Some of our own test cases have been failing since an update from POI 3.1 to 3.2. The embedded images now come out incorrectly or are not found at all.
Test file 1 (too big to attach. :-( ) http://dl.getdropbox.com/u/50201/nonconsecutive-images.doc This one now gets 3 images instead of 4. Correct MD5 digests for each image (first three do match up so the images it does pick up must be okay.) 851be142bce6d01848e730cb6903f39e 7fc6d8fb58b09ababd036d10a0e8c039 a7dc644c40bc2fbf17b2b62d07f99248 72d07b8db5fad7099d90bc4c304b4666 <-- this is the missing one
I wonder if this is another area of hwpf that is assuming bytes/characters but getting characters/bytes. (I tried to make it a bit more sane for 3.2, so that unicode text extraction worked more reliably, but the file format it really crazy about this sort of thing) One test that'd be interesting is creating a few small test files with images, and seeing how hwpf copes with them: * non unicode, one image near start * non unicode, one image near end * non unicode, image near start, image near end * unicode, one image near start * unicode, one image near end * unicode, image near start, image near end If 5 and 6 have issues with their later images, we'll know it's another byte/character problem. If it's something different, maybe it'll help us track down. As a bonus, the files will make a good regression test for the future :)
Any suggestions on how to go about this? I tried doing what was suggested on the list, and incrementally adding images to existing documents, but even for "broken" ones, Word saved them in a form which fixed any warnings.

Data records
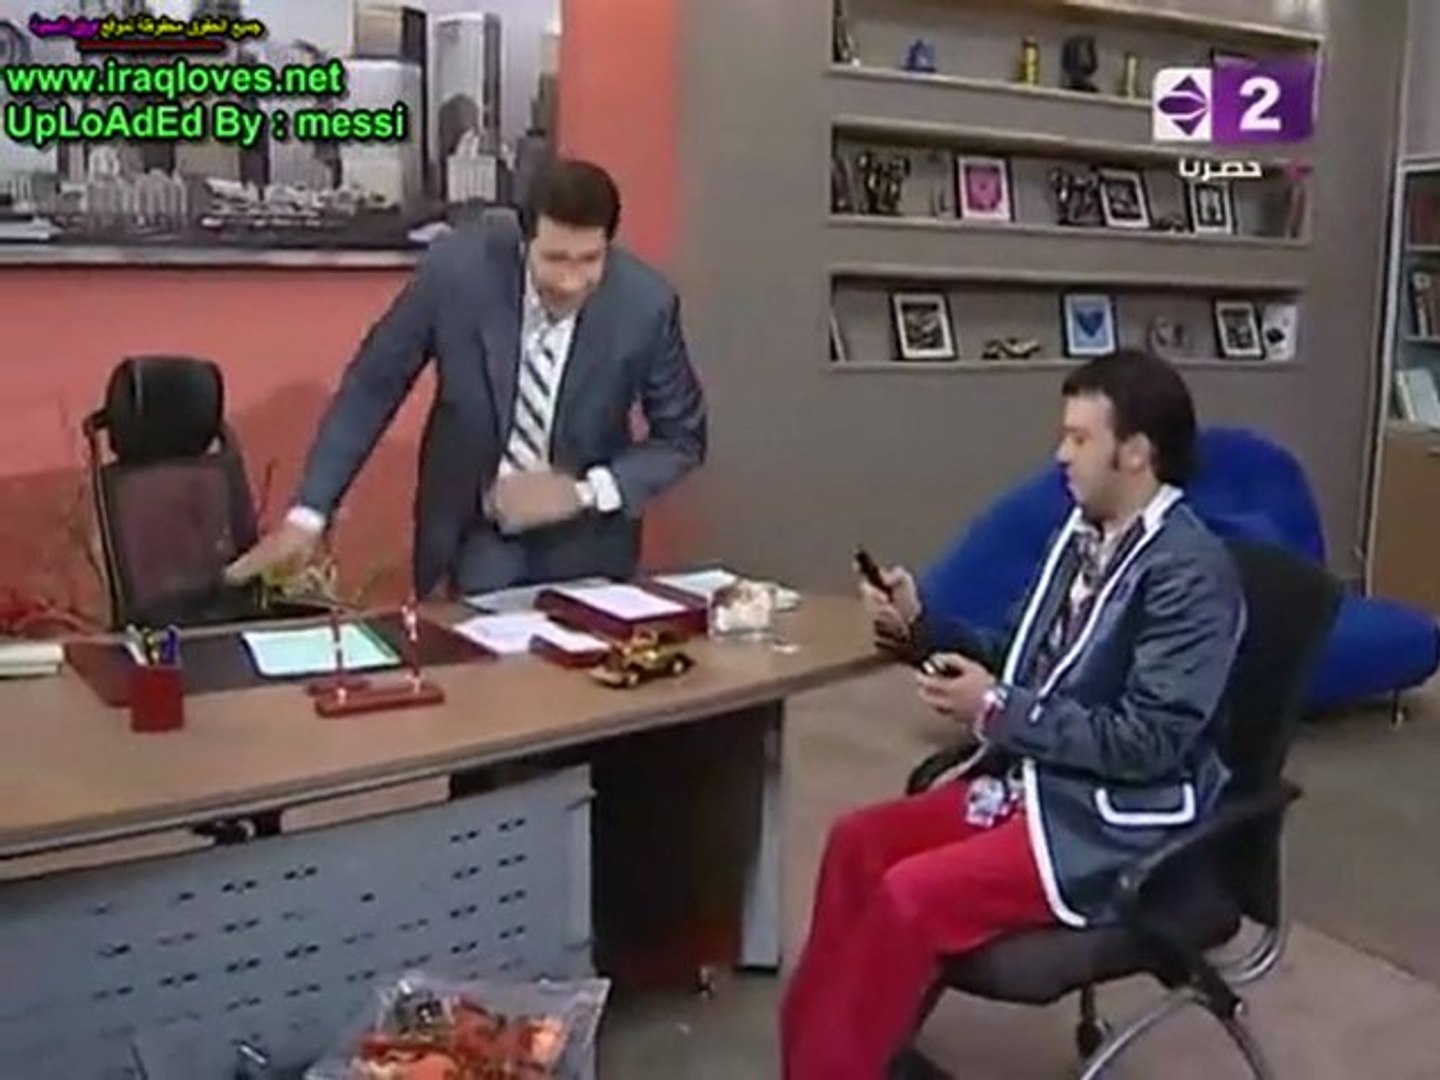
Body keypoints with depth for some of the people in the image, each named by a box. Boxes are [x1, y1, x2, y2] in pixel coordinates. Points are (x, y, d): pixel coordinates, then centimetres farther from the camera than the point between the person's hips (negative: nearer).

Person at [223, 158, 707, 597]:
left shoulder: (646, 303, -20)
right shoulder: (456, 268, -20)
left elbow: (681, 438, -6)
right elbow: (372, 386, -7)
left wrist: (586, 491, -21)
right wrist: (308, 514, -11)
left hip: (586, 546, 1)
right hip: (472, 536, 0)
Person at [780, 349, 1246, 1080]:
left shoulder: (1191, 570, -18)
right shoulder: (1084, 535, 7)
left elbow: (1150, 740, -22)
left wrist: (997, 713, -21)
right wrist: (920, 626, 2)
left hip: (1115, 824, -8)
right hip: (1031, 778, 9)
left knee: (911, 894, -21)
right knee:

What you should do
From the images thread, give the passage from "Some of our" to "found at all." again, switching "embedded" to "inline".

Exercise output
Some of our own test cases have been failing since an update from POI 3.1 to 3.2. The inline images now come out incorrectly or are not found at all.